Cyrano de Bergerac, jusqu’au 29 avril, à la Comédie-Française, 1 place Colette, Paris 1er. De 6 à 41 €. 

Cyrano de Bergerac, Salle Richelieu, décembre 2023 © Christophe Raynaud de Lage, coll. Comédie-Française

 

Un léger doute 

Un léger doute, jusqu’au 7 janvier au Théâtre de la Renaissance

Le pitch ? Exercice peu aisé que de résumer l’absurde. Pour faire simple, c’est un peu une pièce dans une pièce, à la manière de Six personnages en quête d’auteurs de Pirandello : une mise abyme qui brouille les frontières entre ce qui est joué et ce qui ne l’est pas. L’idée de cette pièce a germé dans l’esprit de Stéphane de Groodt durant le confinement, quand les comédiens étaient privés de ce qu’ils faisaient le mieux : jouer.
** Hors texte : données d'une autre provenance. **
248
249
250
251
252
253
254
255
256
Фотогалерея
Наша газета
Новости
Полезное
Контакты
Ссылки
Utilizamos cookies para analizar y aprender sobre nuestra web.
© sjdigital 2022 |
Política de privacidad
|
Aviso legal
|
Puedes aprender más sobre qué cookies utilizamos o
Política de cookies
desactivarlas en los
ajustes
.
En partant de cette question : “Que deviennent les comédiennes et comédiens lorsqu'il n'y a plus de public ? , le réalisateur belge tisse la toile de sa première pièce de théâtre qui débute par le salut final sous les applaudissements.  Jacques / Stéphane De Groodt, Marie / Constance Dollé, Alain / Eric Elmosnino et Anne / Bérangère McNeese viennent d’achever la représentation, à moins que cela ne soit l’inverse. Le doute pointe quand Stéphane cherche en vain son paquet de cigarettes, alors que Constance alias Marie lui rappelle qu’il est Jacques et que la pièce a commencé ! Lui n’y croit pas, persuadé qu’il peut redevenir lui-même. Entre fiction et réalité, on ne sait plus qui est qui…
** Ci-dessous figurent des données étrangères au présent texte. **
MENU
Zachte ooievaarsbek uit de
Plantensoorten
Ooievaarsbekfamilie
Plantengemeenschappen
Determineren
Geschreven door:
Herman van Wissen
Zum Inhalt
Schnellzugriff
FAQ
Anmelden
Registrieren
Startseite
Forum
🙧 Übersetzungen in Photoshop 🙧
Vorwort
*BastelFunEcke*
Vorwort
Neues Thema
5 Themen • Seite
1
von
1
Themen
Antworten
Pourquoi on a aimé ? Lâchez prise et laissez-vous embarquer dans ce réjouissant voyage en absurdie interprété par un quatuor de comédiens rivalisant de talent pour instiller le doute en terre cartésienne. Portés par une langue malicieuse qui ne recule devant aucun jeu de mots et excès de rire, Bérangère McNeese est une gourde sacrément réussie, Eric Elmosnino s'affiche en grande forme dans le rôle du mari blasé quand Constance Dollé, survoltée, irradie la scène et prend un malin plaisir à malaxer les dialogues écrits par un De Groodt très inspiré par ce vrai-faux dîner de couples. Quand Jacques, le personnage interprété par Stéphane, se prétend mort et provoque le scepticisme général, la soirée est toute chahutée… mais ce n’est que la mise en route d’un engrenage qui vient mettre à mal les certitudes existentialistes. Si l’on perd parfois le fil au milieu de tous ces télescopages entre le réel et la fiction et les dédoublements de personnalités, Un léger doute nous embarque dans sa folie douce qui vient pointer des questionnements très sérieux sur les différents masques et les rôles sociaux que chacun d’entre nous arborent et endossent au cours de son existence. Sans le jeu impeccable des comédiens, le château de cartes s’effondrerait et le public avec. 

Un léger doute, jusqu’au 7 janvier au Théâtre de la Renaissance, 20 boulevard Saint-Martin, Paris 10e.